Two board members, Terry Krassner and Robin Wikle, said they changed their minds about the search results after one-on-one interviews with Grego. And now voters — whose only firsthand exposure to Grego was the board's stilted public interview last week — are left with no recourse but to trust that somehow the vetting was more rigorous in private. Among the questions the public should have heard the answer to firsthand was why Grego left his job as Osceola superintendent after clashing with that district's School Board chairman.
Still, Grego's resume provides some hope for Pinellas, a district that is shedding students and losing ground in closing the achievement gap between white and minority students compared with other urban districts. In the high-poverty Osceola district, he oversaw a double-digit increase in the graduation rate, shaved energy costs and reprioritized the budget to improve teacher pay. Before that he was an assistant superintendent of curriculum in Hillsborough County and a trusted lieutenant of the retiring superintendent, Earl Lennard. He was a finalist during the 2005 search process that led to MaryEllen Elia being named Hillsborough's superintendent.

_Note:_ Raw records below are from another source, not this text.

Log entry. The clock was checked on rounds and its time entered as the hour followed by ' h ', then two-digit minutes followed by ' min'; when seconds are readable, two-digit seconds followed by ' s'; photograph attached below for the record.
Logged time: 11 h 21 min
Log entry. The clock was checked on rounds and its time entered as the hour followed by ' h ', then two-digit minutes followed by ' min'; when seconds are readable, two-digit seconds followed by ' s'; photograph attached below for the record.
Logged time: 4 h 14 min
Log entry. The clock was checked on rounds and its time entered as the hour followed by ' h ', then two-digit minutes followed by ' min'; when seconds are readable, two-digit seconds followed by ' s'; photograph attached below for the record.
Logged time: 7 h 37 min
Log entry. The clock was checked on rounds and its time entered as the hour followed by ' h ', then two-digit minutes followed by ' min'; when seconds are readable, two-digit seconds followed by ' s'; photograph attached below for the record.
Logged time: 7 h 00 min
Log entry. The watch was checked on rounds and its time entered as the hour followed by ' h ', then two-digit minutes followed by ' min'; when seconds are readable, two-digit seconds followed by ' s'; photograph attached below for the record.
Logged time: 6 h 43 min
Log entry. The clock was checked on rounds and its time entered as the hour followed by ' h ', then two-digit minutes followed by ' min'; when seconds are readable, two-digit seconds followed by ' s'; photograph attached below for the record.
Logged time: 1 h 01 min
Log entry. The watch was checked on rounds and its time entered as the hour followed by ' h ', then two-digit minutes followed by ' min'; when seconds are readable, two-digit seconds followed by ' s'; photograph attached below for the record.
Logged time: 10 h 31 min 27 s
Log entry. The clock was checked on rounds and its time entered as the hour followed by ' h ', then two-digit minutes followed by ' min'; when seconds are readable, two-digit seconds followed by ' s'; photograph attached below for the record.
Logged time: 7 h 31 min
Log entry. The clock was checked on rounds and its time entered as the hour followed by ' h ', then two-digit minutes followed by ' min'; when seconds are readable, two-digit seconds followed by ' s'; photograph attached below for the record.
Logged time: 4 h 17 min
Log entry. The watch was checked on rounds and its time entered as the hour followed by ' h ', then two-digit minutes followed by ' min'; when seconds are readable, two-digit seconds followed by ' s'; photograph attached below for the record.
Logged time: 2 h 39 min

Grego, whose late parents had lived in Pinellas, said in his public interview that he would not be satisfied until the district ranked among the nation's best. It would have been nice to know if Grego held a similar ranking as a candidate. Assuming he negotiates a contract, he will need to prove himself. And Pinellas residents will have to hold the School Board accountable for making such a hasty choice with so little public input.